Excerpt —

+--

Figure 11. Same as Figure 10 but only for OC-SMART. MODIS-A scenes capturing (a-d) the English Channel on 14^th September 2023 and (e-h) the lower Mekong River on 30^th December 2023. The unretrieved pixels along the Vietnamese coast in panels (f–h) due to the saturation effect of the MODIS-A sensor in extremely turbid water are masked and replaced as the true color of the image.

4 Conclusion

This work presents an innovative machine learning-based inversion algorithm to optimize the estimation Chl-a over multiple trophic states for MODIS-A observations based on the combination of two MLP models designed specifically for clear toward turbid waters. This neural network algorithm (CONNECT, https://github.com/manhtranduy/Chl-CONNECT/) has demonstrated superior performance over conventional Blue/Green models in both in-situ and matchup validation analyses. Although the model OC3M performs well in clear waters, this model showed limitations to derive accurate information about phytoplankton biomass in optically complex environments. The OC-SMART AC processor has shown a more reliable accuracy in retrieving R_rs over coastal turbid waters, whereas a comparable situation is found in clear to moderately turbid environments considering both OC-SMART and SeaDAS AC methods. Furthermore, the MODIS-A sensor showed a limitation due to unretrieved pixels over extremely turbid waters, leading to missing information of Chl-a estimates in such aquatic systems. The results of this study suggest that the CONNECT algorithm is relevant for retrieving more accurate Chl-a over various water conditions for the MODIS-A sensor. This integrated approach represents an improvement in Chl-a observations from space, offering more precise and reliable data for environmental monitoring and research.

Data availability statement

Publicly available datasets were analyzed in this study. This data can be found here: https://doi.pangaea.de/10.1594/PANGAEA.948492, https://essd.copernicus.org/articles/14/5737/2022/, https://www.seanoe.org/data/00361/47248/, https://www.somlit.fr/en/.

+--

Written task — Carry on the excerpt about MODIS-A chlorophyll-a retrieval, starting right after its last sentence.

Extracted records
+--

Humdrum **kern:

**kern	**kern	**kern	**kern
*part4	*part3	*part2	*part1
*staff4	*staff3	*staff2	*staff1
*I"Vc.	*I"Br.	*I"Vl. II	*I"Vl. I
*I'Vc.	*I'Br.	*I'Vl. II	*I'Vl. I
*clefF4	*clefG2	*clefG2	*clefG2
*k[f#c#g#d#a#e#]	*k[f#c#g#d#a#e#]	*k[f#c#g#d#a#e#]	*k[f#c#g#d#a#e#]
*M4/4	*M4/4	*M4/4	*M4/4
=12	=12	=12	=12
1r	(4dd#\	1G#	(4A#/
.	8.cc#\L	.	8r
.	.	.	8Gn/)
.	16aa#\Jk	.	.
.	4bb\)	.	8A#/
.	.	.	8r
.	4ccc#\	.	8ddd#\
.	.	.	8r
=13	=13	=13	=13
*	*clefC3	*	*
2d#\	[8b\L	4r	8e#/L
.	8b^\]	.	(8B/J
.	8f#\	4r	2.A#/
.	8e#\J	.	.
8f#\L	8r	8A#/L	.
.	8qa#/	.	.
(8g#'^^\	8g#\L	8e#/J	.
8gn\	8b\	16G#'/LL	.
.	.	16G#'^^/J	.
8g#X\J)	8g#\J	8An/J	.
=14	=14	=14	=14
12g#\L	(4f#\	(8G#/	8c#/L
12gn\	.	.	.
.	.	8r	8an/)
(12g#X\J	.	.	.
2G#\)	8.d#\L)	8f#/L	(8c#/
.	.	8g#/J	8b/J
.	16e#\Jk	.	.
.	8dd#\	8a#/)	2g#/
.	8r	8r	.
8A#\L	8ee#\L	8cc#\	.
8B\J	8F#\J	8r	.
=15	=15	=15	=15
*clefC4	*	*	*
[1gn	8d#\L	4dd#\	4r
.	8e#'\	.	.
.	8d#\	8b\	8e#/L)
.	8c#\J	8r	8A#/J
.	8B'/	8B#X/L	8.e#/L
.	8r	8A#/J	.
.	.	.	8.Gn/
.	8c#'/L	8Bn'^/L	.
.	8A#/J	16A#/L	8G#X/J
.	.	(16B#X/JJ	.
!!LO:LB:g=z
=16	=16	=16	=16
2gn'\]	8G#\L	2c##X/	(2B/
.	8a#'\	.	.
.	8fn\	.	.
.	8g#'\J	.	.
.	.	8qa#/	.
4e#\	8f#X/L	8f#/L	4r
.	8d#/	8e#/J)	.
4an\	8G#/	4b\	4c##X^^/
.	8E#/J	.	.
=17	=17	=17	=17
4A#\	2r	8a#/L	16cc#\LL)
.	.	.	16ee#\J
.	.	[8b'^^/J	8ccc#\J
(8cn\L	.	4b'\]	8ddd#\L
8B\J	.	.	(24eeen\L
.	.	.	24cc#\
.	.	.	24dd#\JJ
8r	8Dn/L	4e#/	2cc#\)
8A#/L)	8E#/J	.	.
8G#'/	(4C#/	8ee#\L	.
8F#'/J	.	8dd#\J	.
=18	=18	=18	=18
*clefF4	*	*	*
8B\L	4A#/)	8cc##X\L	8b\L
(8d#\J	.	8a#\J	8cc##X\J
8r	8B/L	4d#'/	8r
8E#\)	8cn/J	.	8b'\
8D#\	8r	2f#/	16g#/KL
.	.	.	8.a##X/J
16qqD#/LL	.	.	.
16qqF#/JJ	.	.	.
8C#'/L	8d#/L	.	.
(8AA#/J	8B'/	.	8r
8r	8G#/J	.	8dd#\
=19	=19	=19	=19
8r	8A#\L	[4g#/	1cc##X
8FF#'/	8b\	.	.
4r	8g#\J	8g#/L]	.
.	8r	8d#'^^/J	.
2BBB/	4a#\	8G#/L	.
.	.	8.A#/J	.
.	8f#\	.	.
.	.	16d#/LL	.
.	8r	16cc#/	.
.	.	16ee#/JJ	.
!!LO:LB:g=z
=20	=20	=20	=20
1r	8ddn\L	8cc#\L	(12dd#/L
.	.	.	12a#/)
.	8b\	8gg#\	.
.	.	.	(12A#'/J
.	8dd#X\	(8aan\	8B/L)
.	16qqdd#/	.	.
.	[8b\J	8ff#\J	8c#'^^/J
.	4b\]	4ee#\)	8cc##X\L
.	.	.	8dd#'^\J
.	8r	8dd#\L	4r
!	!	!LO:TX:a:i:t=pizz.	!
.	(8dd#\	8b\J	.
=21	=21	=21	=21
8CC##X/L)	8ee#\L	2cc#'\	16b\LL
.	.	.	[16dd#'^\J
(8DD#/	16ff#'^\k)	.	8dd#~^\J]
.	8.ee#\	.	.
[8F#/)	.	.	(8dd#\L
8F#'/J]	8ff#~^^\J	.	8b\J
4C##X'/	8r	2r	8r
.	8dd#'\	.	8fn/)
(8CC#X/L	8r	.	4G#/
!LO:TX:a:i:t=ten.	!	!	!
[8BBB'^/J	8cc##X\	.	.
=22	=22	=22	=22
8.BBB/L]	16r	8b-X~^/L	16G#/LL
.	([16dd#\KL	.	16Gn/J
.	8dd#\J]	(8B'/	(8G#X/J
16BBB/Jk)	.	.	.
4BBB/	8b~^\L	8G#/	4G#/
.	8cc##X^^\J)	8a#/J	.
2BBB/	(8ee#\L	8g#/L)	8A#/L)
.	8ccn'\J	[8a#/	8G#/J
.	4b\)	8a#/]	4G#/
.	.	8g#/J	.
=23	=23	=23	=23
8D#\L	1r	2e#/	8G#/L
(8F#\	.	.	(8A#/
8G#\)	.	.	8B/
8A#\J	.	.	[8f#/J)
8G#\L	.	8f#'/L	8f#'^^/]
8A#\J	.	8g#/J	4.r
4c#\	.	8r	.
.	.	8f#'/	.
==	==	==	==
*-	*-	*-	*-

+--

Answer to this exercise —
Author contributions

MT: Conceptualization, Formal Analysis, Methodology, Writing – original draft. VV: Conceptualization, Funding acquisition, Methodology, Project administration, Supervision, Writing – review and editing. RE: Methodology, Writing – review and editing, Conceptualization. DJ: Writing – review and editing, Investigation, Validation. MK: Writing – review and editing, Funding acquisition, Validation. JD: Writing – review and editing, Investigation, Validation. EO: Writing – review and editing, Investigation, Validation. RP: Writing – review and editing, Investigation, Validation. CJ: Methodology, Writing – review and editing, Conceptualization.

Funding

The author(s) declare that financial support was received for the research and/or publication of this article. This work was funded by the COCOBRAZ project funded by the São Paulo Research Foundation (FAPESP, grant number 21/04128-8) and the French National Research Agency (ANR, grant code ANR-21-CE01-0026) and the PPR Futurobs (M.D.T research grant).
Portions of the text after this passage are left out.